The war of words over Microsoft business practices continued at a Luxembourg court on Friday. At the centre of the second day's hearing was the issue of Windows Media Player
and whether the software giant should be forced to provide a version of the OS without it.
Microsoft rivals argue that unless the company offers a Windows version without the media player, it will extend its quasi-monopoly in the PC market over the digital media sector. "If Microsoft secures another dominant position it'll have the power of life or death over digital media formats, not just for computers but for mobiles and handhelds and other devices," said James Flynn, lawyer for the Computer Communication Industry Association (CCIA).
Speakers invoked the fate of the Internet browser Netscape as an example of what could happen in the media player market if Microsoft's dominance is not tackled.
The European Court of First Instance's president, Bo Vesterdorf, also heard arguments from Microsoft and its supporters against the European Commission's demand for Microsoft to offer a version of Windows without the media player.
Microsoft lawyer Jean-Francois Bellis rejected the Commission's argument that the player dominated the digital media market. He claimed that the rapid entry of Apple and Sony into the music download sector showed that users could select from a range of digital media formats. Bellis warned that forcing the company to unbundle it would "strike at the heart of Microsoft's business model". The harm to the company's reputation could not be undone by a later annulment, he said.
A Microsoft expert, Linda Averett, said that an unbundled version of Windows would increase costs for independent software vendors and website designers faced with the task of supporting customers or retro-fitting their software. This was because a modified version of Windows would not be able to support the same range of features that the full version does, she claimed.
This view was contested by RealNetworks representatives who demonstrated an unbundled version of Windows that appeared to have no problems with digital content.

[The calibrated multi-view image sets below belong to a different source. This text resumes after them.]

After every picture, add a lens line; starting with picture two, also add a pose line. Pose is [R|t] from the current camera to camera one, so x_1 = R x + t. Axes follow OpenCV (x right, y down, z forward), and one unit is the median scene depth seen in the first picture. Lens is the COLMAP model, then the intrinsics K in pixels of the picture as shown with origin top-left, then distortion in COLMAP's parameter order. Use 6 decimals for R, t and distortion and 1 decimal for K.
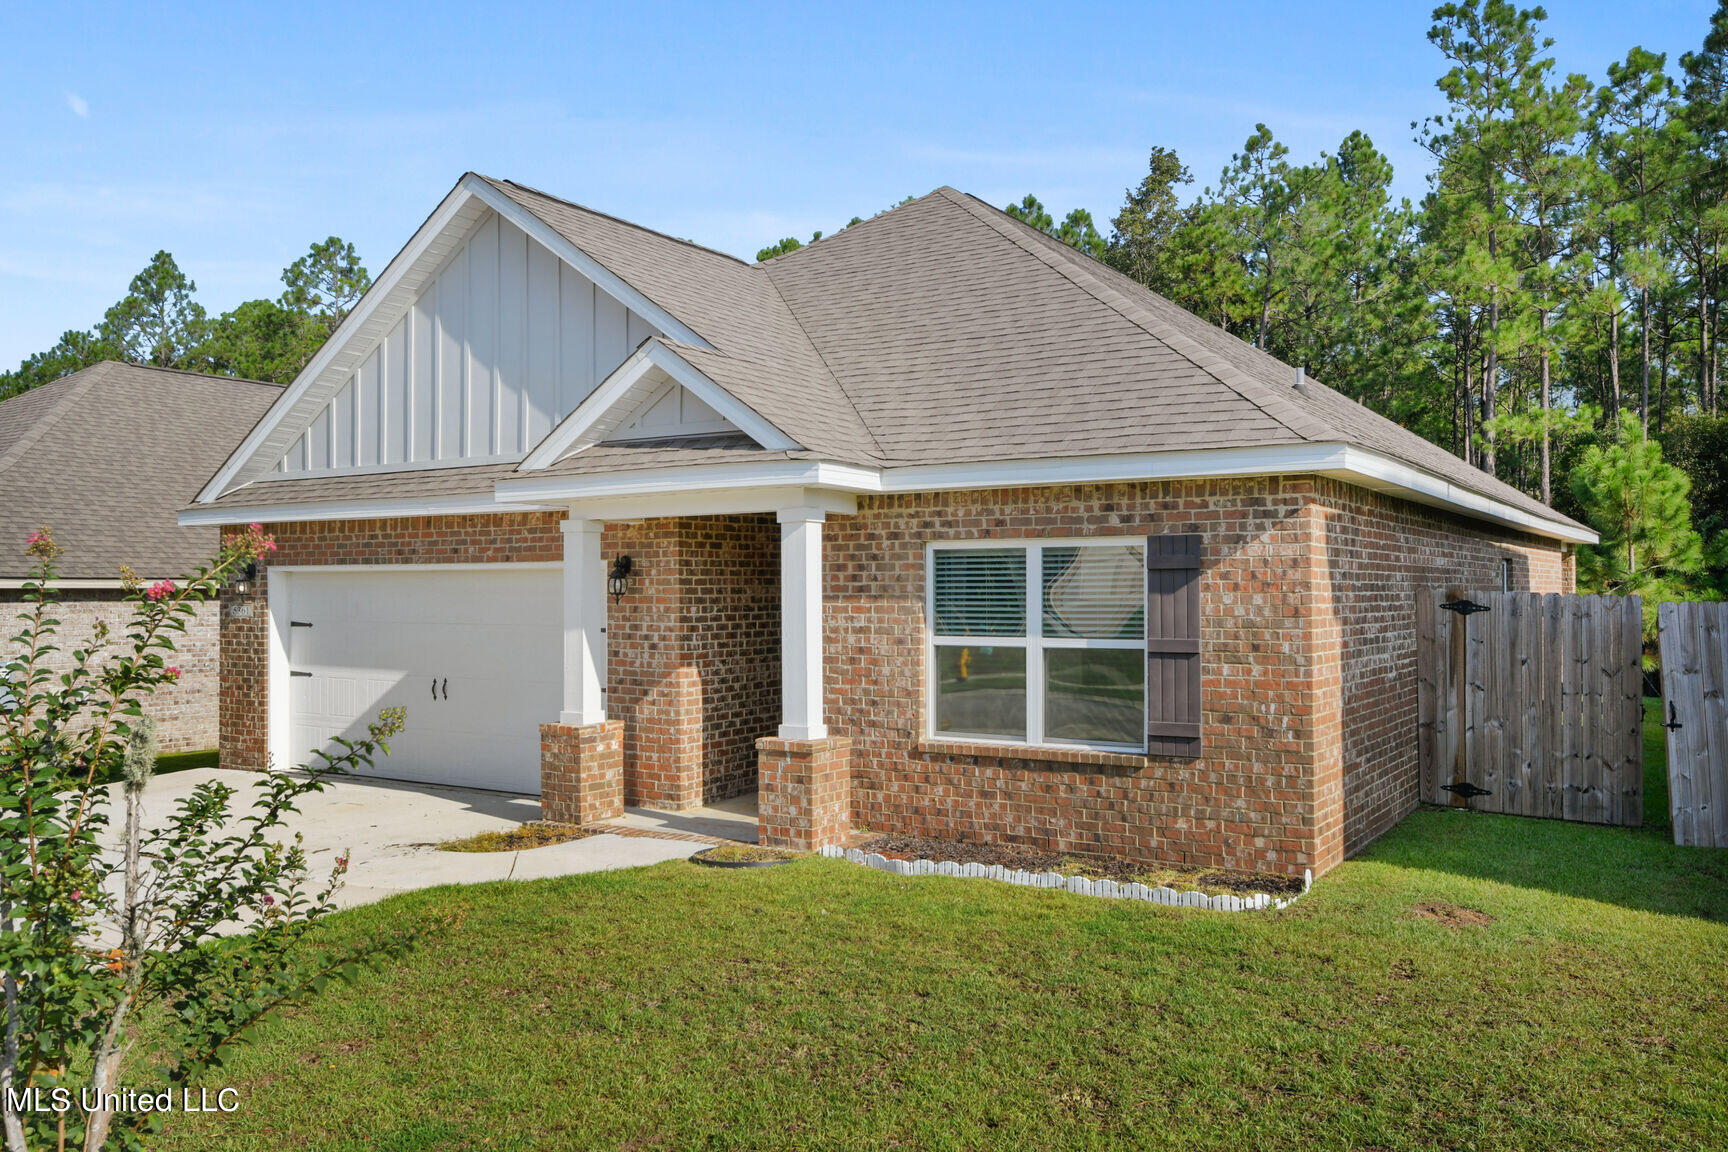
lens RADIAL K [[1407.9, 0, 864.0], [0, 1407.9, 576.0], [0, 0, 1]] dist [-0.006028, -0.015854]
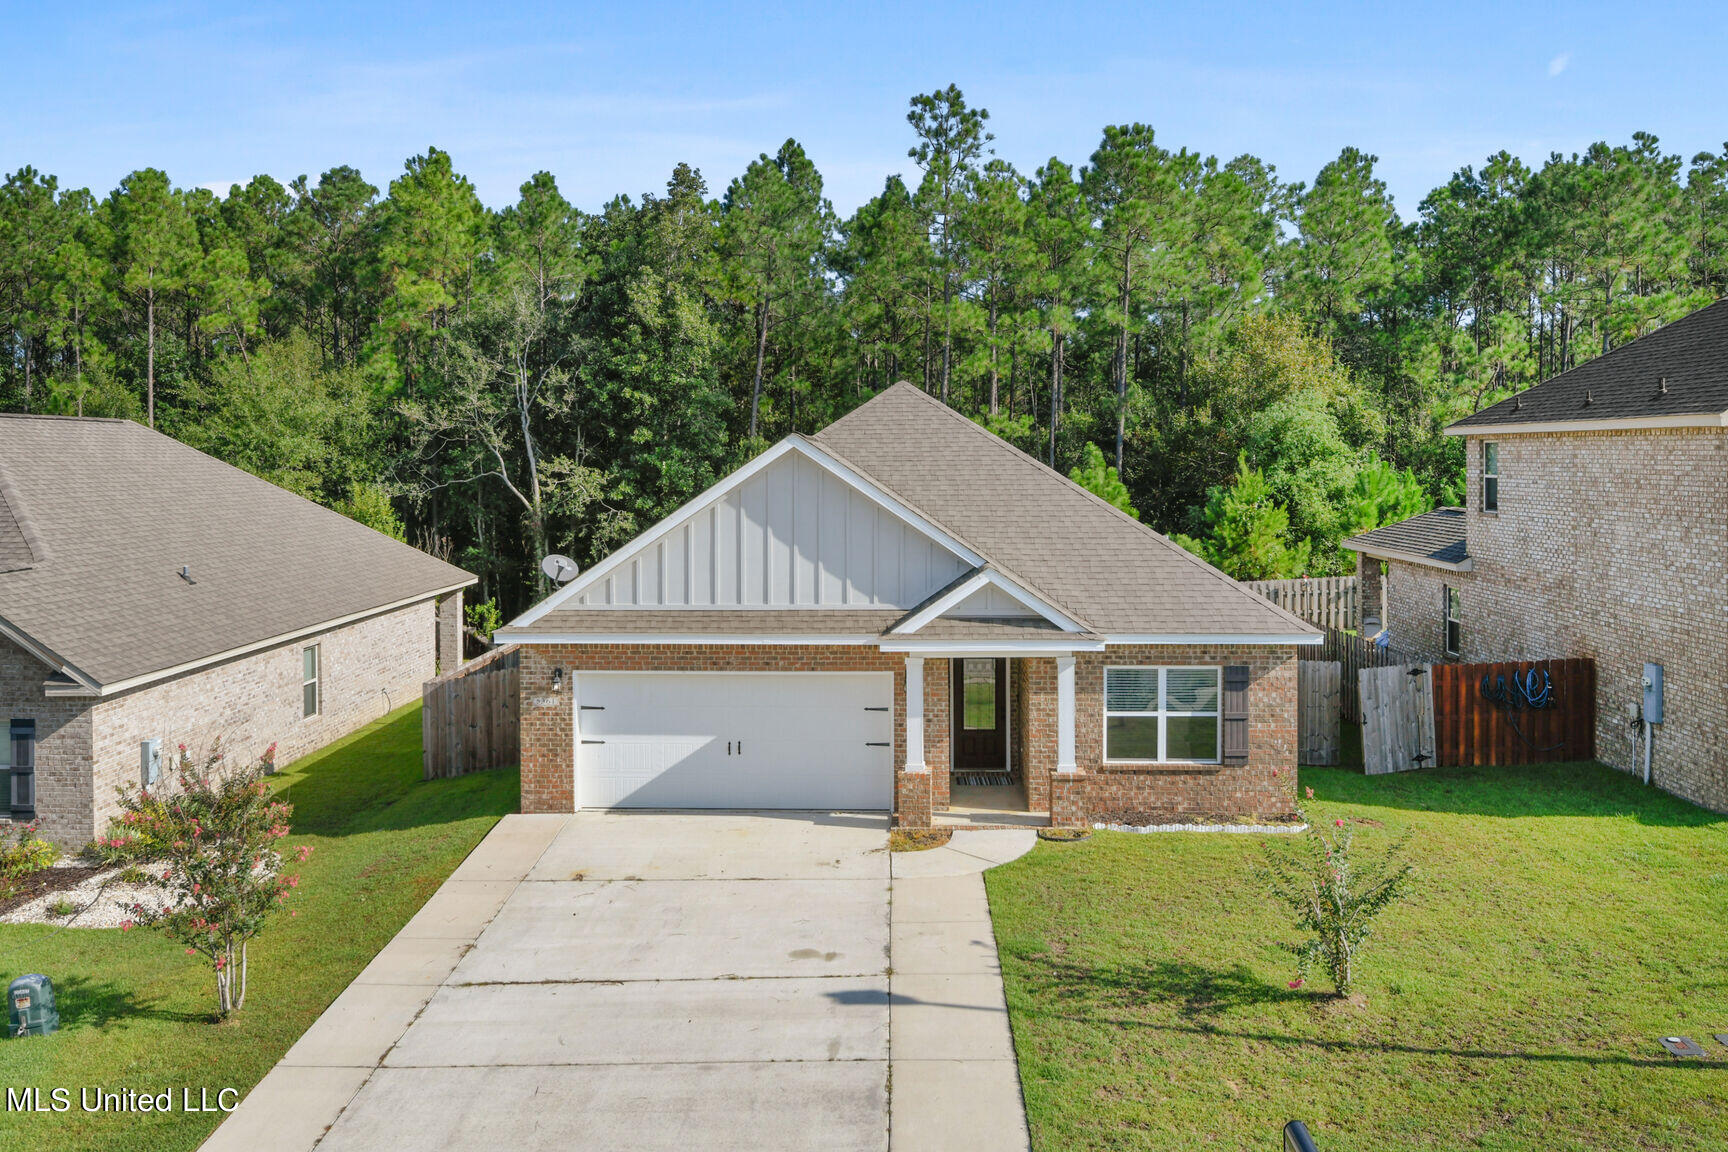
lens RADIAL K [[1477.5, 0, 862.8], [0, 1477.5, 477.9], [0, 0, 1]] dist [-0.004341, -0.008876]
pose [[0.856264, -0.009446, 0.516453, -1.224550], [-0.006324, 0.999566, 0.028768, -0.320606], [-0.516500, -0.027899, 0.855832, -0.565235]]
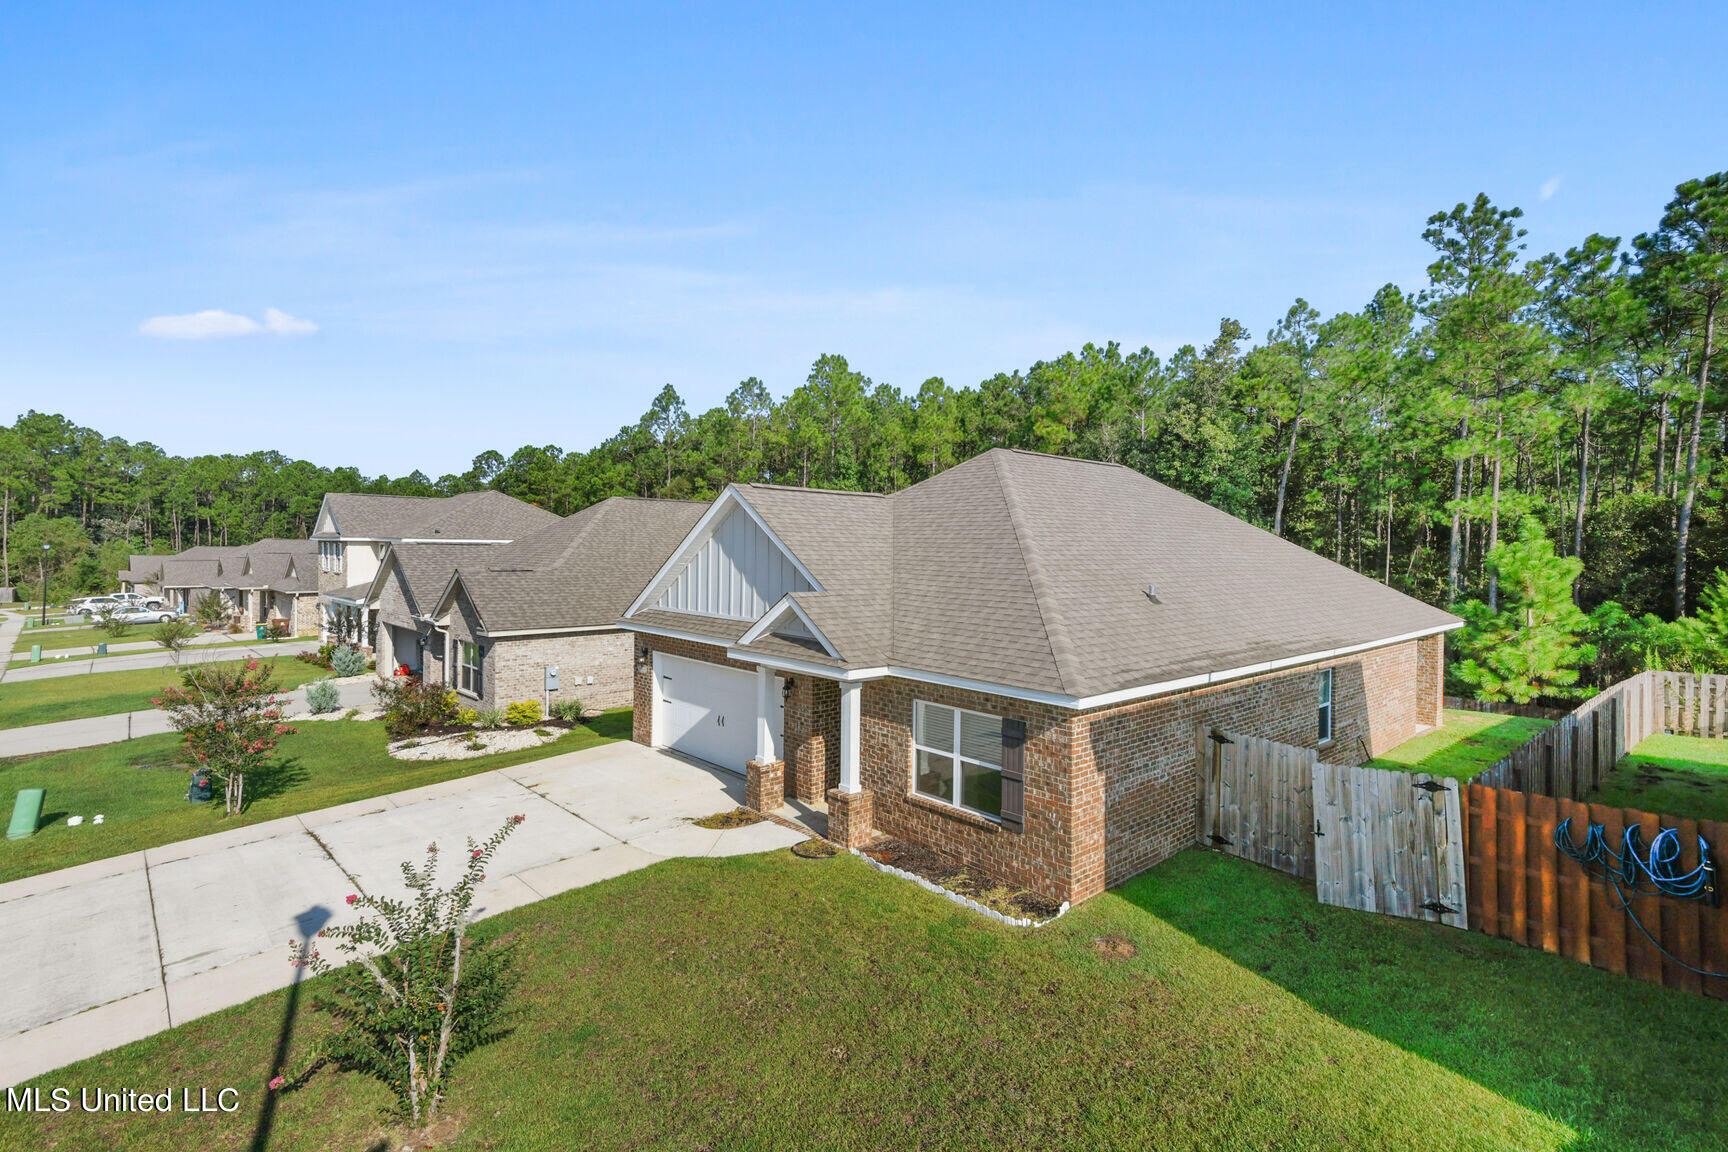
lens RADIAL K [[836.8, 0, 857.9], [0, 836.8, 564.5], [0, 0, 1]] dist [0.073822, 0.000081]
pose [[0.965967, 0.021154, -0.257799, 0.255200], [-0.011716, 0.999206, 0.038091, -0.242245], [0.258400, -0.033774, 0.965447, -0.177554]]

Bellis argued that the Commission's remedy would not achieve its aim of giving consumers easier access to other media players. "No rational end user would take [the unbundled version of Windows] because it provides no benefits," he said. "Even if the remedy functions as the Commission envisages, media functionality in Windows will continue to have the same wide distribution as now," he said.

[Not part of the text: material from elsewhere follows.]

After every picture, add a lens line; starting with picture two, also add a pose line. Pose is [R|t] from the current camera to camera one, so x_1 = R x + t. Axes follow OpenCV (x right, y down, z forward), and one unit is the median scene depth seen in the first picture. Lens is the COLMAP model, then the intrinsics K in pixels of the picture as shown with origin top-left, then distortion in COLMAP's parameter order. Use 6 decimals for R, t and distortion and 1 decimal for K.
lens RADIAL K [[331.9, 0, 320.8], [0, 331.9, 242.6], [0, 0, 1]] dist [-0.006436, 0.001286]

This was seized on by Microsoft's opponents who said it undermined the company's arguments that unbundling WMP would cause the company serious and irreparable harm. "Harm to Microsoft will only happen if [the unbundled version] was popular, but Microsoft has argued that there will be no demand for it," said the CCIA's Flynn.
David Evans, a Microsoft economist, said that there was no evidence that content providers were moving to WMP format as the Commission claimed. He cited research that showed 80 percent of websites were encoded in RealNetworks' format and that the average number of formats on a sample of 1,000 websites had risen from 2.1 in 2001 to 2.9 in 2004.
However, this claim was strongly rejected by Frederic Scherer, a former chief economist for the Fair Trade Commission, speaking for CCIA. He said that analysis of website user data showed that on average 56 percent of websites streamed in WMP format only.
Despite the Commission's argument that computer makers were not interested in shipping PCs loaded with multiple media players, Evans claimed that a recent study showed that the average computer sold in the US had 4.3 players.
Summing up the Microsoft case, Bellis said that RealNetworks appeared to be motivated by the support the Commission's case gave to its $1 billion lawsuit against Microsoft for damages. Arguing that the court should force the company to comply with the demands on unbundling the player, Commission lawyer Per Hellstrom said that Microsoft's ubiquitous presence thanks to its dominant position on the PC market "induces content providers to use WMP" and "shields Microsoft from competition in the media player market."
Hellstrom cited the history of Netscape, which saw its market share plummet from over 80 percent to less than ten percent, to show that "once Microsoft products have established their place in the market it can't be reversed." Six years ago, RealPlayer had twice as many users as WMP but now Microsoft's products have twice as many users as RealPlayer, he claimed.
"As soon as Microsoft has its own products in the market it quickly reverses the competitive landscape," Antoine Winckler, RealNetworks' lawyer, said. "Netscape shows us we can't afford further delay."